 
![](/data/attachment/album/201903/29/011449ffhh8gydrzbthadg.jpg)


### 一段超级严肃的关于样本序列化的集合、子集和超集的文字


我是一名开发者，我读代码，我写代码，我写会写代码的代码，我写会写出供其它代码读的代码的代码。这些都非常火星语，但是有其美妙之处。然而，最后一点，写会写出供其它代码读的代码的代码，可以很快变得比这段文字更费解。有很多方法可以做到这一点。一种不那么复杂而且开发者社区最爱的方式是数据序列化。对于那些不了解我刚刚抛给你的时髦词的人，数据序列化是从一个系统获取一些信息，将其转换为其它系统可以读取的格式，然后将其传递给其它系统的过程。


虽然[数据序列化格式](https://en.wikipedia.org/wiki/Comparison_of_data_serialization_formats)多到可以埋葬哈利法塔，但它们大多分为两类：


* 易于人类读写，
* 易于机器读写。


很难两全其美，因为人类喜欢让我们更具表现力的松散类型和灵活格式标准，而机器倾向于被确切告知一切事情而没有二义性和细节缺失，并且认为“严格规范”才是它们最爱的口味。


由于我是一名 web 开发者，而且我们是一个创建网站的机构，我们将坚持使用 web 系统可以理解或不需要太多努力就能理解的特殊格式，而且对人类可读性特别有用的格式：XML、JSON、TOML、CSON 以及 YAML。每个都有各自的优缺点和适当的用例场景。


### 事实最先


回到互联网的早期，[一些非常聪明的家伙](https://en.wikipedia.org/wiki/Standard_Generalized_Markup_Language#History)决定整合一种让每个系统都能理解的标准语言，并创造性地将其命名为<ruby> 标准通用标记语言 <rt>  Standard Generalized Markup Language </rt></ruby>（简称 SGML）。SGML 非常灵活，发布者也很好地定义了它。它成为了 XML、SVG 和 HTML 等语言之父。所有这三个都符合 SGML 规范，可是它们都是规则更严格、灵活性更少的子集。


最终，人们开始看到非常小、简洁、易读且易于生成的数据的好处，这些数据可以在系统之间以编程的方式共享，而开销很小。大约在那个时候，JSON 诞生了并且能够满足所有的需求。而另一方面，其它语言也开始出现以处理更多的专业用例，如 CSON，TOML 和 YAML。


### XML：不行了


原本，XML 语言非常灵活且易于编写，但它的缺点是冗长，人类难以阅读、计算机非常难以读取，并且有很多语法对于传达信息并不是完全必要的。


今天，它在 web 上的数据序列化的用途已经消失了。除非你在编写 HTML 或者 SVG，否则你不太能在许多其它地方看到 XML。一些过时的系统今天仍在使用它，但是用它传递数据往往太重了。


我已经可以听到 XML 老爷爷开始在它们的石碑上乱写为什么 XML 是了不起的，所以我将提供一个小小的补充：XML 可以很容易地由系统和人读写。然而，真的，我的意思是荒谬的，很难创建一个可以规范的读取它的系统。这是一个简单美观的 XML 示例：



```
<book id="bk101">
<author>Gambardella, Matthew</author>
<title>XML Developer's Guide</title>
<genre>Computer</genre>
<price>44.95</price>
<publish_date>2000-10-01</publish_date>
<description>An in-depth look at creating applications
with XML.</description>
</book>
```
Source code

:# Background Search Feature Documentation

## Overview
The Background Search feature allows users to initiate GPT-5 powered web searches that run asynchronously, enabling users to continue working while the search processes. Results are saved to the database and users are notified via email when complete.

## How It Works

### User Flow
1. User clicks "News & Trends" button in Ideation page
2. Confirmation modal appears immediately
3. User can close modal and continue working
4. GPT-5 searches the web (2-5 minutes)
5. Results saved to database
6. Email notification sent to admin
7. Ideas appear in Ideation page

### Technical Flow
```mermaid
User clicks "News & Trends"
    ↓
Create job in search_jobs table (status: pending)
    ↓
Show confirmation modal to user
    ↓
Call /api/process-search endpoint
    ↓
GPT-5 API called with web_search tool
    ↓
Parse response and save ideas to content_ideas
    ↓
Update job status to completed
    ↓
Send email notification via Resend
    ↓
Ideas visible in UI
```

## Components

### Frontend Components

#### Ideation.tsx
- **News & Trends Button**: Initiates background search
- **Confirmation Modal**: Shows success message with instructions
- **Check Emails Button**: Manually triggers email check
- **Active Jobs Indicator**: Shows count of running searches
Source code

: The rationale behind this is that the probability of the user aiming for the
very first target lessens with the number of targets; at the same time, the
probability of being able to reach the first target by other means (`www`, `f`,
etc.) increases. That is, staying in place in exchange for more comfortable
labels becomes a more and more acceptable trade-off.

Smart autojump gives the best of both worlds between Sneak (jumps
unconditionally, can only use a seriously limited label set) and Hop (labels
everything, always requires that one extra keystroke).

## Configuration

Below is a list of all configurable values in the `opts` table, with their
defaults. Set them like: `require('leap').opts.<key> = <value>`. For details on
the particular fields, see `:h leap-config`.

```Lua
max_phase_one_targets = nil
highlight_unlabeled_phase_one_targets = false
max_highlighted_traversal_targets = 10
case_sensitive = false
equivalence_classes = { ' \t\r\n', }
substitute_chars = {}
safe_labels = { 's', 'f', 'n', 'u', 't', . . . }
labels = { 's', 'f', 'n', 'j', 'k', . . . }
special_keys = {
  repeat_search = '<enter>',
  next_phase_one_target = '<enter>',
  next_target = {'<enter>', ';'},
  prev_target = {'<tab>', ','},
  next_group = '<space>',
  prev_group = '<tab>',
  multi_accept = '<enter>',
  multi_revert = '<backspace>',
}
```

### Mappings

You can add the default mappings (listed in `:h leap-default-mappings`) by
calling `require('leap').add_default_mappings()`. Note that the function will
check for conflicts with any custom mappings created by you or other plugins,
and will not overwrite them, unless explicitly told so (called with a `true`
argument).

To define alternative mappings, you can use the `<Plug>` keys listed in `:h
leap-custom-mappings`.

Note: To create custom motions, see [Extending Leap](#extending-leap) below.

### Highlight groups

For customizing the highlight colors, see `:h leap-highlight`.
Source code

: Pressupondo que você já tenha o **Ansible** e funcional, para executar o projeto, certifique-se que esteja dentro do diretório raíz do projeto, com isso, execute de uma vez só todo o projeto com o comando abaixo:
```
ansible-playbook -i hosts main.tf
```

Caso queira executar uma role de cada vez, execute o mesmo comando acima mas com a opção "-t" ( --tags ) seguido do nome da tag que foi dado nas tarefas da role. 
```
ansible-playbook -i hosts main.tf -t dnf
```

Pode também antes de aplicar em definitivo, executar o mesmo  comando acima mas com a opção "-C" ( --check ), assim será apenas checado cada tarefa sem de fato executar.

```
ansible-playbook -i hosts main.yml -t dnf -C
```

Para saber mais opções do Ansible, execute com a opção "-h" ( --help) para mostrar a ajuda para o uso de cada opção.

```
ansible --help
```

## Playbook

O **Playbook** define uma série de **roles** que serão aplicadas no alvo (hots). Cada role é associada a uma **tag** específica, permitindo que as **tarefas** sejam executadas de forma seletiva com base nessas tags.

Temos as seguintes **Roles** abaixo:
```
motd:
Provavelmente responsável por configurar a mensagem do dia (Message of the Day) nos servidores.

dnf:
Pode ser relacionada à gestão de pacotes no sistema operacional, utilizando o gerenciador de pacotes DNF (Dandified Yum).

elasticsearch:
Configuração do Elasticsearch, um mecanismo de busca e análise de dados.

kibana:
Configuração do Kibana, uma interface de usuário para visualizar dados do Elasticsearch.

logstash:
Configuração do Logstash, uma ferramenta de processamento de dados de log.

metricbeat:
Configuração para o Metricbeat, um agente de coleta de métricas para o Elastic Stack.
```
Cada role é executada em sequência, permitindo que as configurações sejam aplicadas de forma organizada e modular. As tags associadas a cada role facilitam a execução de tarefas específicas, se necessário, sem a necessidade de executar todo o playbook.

» WORK REQUEST
Retype the records above so that nothing differs from the original.

» WRITTEN RESPONSE
![](/data/attachment/album/201903/29/011449ffhh8gydrzbthadg.jpg)


### 一段超级严肃的关于样本序列化的集合、子集和超集的文字


我是一名开发者，我读代码，我写代码，我写会写代码的代码，我写会写出供其它代码读的代码的代码。这些都非常火星语，但是有其美妙之处。然而，最后一点，写会写出供其它代码读的代码的代码，可以很快变得比这段文字更费解。有很多方法可以做到这一点。一种不那么复杂而且开发者社区最爱的方式是数据序列化。对于那些不了解我刚刚抛给你的时髦词的人，数据序列化是从一个系统获取一些信息，将其转换为其它系统可以读取的格式，然后将其传递给其它系统的过程。


虽然[数据序列化格式](https://en.wikipedia.org/wiki/Comparison_of_data_serialization_formats)多到可以埋葬哈利法塔，但它们大多分为两类：


* 易于人类读写，
* 易于机器读写。


很难两全其美，因为人类喜欢让我们更具表现力的松散类型和灵活格式标准，而机器倾向于被确切告知一切事情而没有二义性和细节缺失，并且认为“严格规范”才是它们最爱的口味。


由于我是一名 web 开发者，而且我们是一个创建网站的机构，我们将坚持使用 web 系统可以理解或不需要太多努力就能理解的特殊格式，而且对人类可读性特别有用的格式：XML、JSON、TOML、CSON 以及 YAML。每个都有各自的优缺点和适当的用例场景。


### 事实最先


回到互联网的早期，[一些非常聪明的家伙](https://en.wikipedia.org/wiki/Standard_Generalized_Markup_Language#History)决定整合一种让每个系统都能理解的标准语言，并创造性地将其命名为<ruby> 标准通用标记语言 <rt>  Standard Generalized Markup Language </rt></ruby>（简称 SGML）。SGML 非常灵活，发布者也很好地定义了它。它成为了 XML、SVG 和 HTML 等语言之父。所有这三个都符合 SGML 规范，可是它们都是规则更严格、灵活性更少的子集。


最终，人们开始看到非常小、简洁、易读且易于生成的数据的好处，这些数据可以在系统之间以编程的方式共享，而开销很小。大约在那个时候，JSON 诞生了并且能够满足所有的需求。而另一方面，其它语言也开始出现以处理更多的专业用例，如 CSON，TOML 和 YAML。


### XML：不行了


原本，XML 语言非常灵活且易于编写，但它的缺点是冗长，人类难以阅读、计算机非常难以读取，并且有很多语法对于传达信息并不是完全必要的。


今天，它在 web 上的数据序列化的用途已经消失了。除非你在编写 HTML 或者 SVG，否则你不太能在许多其它地方看到 XML。一些过时的系统今天仍在使用它，但是用它传递数据往往太重了。


我已经可以听到 XML 老爷爷开始在它们的石碑上乱写为什么 XML 是了不起的，所以我将提供一个小小的补充：XML 可以很容易地由系统和人读写。然而，真的，我的意思是荒谬的，很难创建一个可以规范的读取它的系统。这是一个简单美观的 XML 示例：



```
<book id="bk101">
<author>Gambardella, Matthew</author>
<title>XML Developer's Guide</title>
<genre>Computer</genre>
<price>44.95</price>
<publish_date>2000-10-01</publish_date>
<description>An in-depth look at creating applications
with XML.</description>
</book>
```
Source code

:# Background Search Feature Documentation

## Overview
The Background Search feature allows users to initiate GPT-5 powered web searches that run asynchronously, enabling users to continue working while the search processes. Results are saved to the database and users are notified via email when complete.

## How It Works

### User Flow
1. User clicks "News & Trends" button in Ideation page
2. Confirmation modal appears immediately
3. User can close modal and continue working
4. GPT-5 searches the web (2-5 minutes)
5. Results saved to database
6. Email notification sent to admin
7. Ideas appear in Ideation page

### Technical Flow
```mermaid
User clicks "News & Trends"
    ↓
Create job in search_jobs table (status: pending)
    ↓
Show confirmation modal to user
    ↓
Call /api/process-search endpoint
    ↓
GPT-5 API called with web_search tool
    ↓
Parse response and save ideas to content_ideas
    ↓
Update job status to completed
    ↓
Send email notification via Resend
    ↓
Ideas visible in UI
```

## Components

### Frontend Components

#### Ideation.tsx
- **News & Trends Button**: Initiates background search
- **Confirmation Modal**: Shows success message with instructions
- **Check Emails Button**: Manually triggers email check
- **Active Jobs Indicator**: Shows count of running searches
Source code

: The rationale behind this is that the probability of the user aiming for the
very first target lessens with the number of targets; at the same time, the
probability of being able to reach the first target by other means (`www`, `f`,
etc.) increases. That is, staying in place in exchange for more comfortable
labels becomes a more and more acceptable trade-off.

Smart autojump gives the best of both worlds between Sneak (jumps
unconditionally, can only use a seriously limited label set) and Hop (labels
everything, always requires that one extra keystroke).

## Configuration

Below is a list of all configurable values in the `opts` table, with their
defaults. Set them like: `require('leap').opts.<key> = <value>`. For details on
the particular fields, see `:h leap-config`.

```Lua
max_phase_one_targets = nil
highlight_unlabeled_phase_one_targets = false
max_highlighted_traversal_targets = 10
case_sensitive = false
equivalence_classes = { ' \t\r\n', }
substitute_chars = {}
safe_labels = { 's', 'f', 'n', 'u', 't', . . . }
labels = { 's', 'f', 'n', 'j', 'k', . . . }
special_keys = {
  repeat_search = '<enter>',
  next_phase_one_target = '<enter>',
  next_target = {'<enter>', ';'},
  prev_target = {'<tab>', ','},
  next_group = '<space>',
  prev_group = '<tab>',
  multi_accept = '<enter>',
  multi_revert = '<backspace>',
}
```

### Mappings

You can add the default mappings (listed in `:h leap-default-mappings`) by
calling `require('leap').add_default_mappings()`. Note that the function will
check for conflicts with any custom mappings created by you or other plugins,
and will not overwrite them, unless explicitly told so (called with a `true`
argument).

To define alternative mappings, you can use the `<Plug>` keys listed in `:h
leap-custom-mappings`.

Note: To create custom motions, see [Extending Leap](#extending-leap) below.

### Highlight groups

For customizing the highlight colors, see `:h leap-highlight`.
Source code

: Pressupondo que você já tenha o **Ansible** e funcional, para executar o projeto, certifique-se que esteja dentro do diretório raíz do projeto, com isso, execute de uma vez só todo o projeto com o comando abaixo:
```
ansible-playbook -i hosts main.tf
```

Caso queira executar uma role de cada vez, execute o mesmo comando acima mas com a opção "-t" ( --tags ) seguido do nome da tag que foi dado nas tarefas da role. 
```
ansible-playbook -i hosts main.tf -t dnf
```

Pode também antes de aplicar em definitivo, executar o mesmo  comando acima mas com a opção "-C" ( --check ), assim será apenas checado cada tarefa sem de fato executar.

```
ansible-playbook -i hosts main.yml -t dnf -C
```

Para saber mais opções do Ansible, execute com a opção "-h" ( --help) para mostrar a ajuda para o uso de cada opção.

```
ansible --help
```

## Playbook

O **Playbook** define uma série de **roles** que serão aplicadas no alvo (hots). Cada role é associada a uma **tag** específica, permitindo que as **tarefas** sejam executadas de forma seletiva com base nessas tags.

Temos as seguintes **Roles** abaixo:
```
motd:
Provavelmente responsável por configurar a mensagem do dia (Message of the Day) nos servidores.

dnf:
Pode ser relacionada à gestão de pacotes no sistema operacional, utilizando o gerenciador de pacotes DNF (Dandified Yum).

elasticsearch:
Configuração do Elasticsearch, um mecanismo de busca e análise de dados.

kibana:
Configuração do Kibana, uma interface de usuário para visualizar dados do Elasticsearch.

logstash:
Configuração do Logstash, uma ferramenta de processamento de dados de log.

metricbeat:
Configuração para o Metricbeat, um agente de coleta de métricas para o Elastic Stack.
```
Cada role é executada em sequência, permitindo que as configurações sejam aplicadas de forma organizada e modular. As tags associadas a cada role facilitam a execução de tarefas específicas, se necessário, sem a necessidade de executar todo o playbook.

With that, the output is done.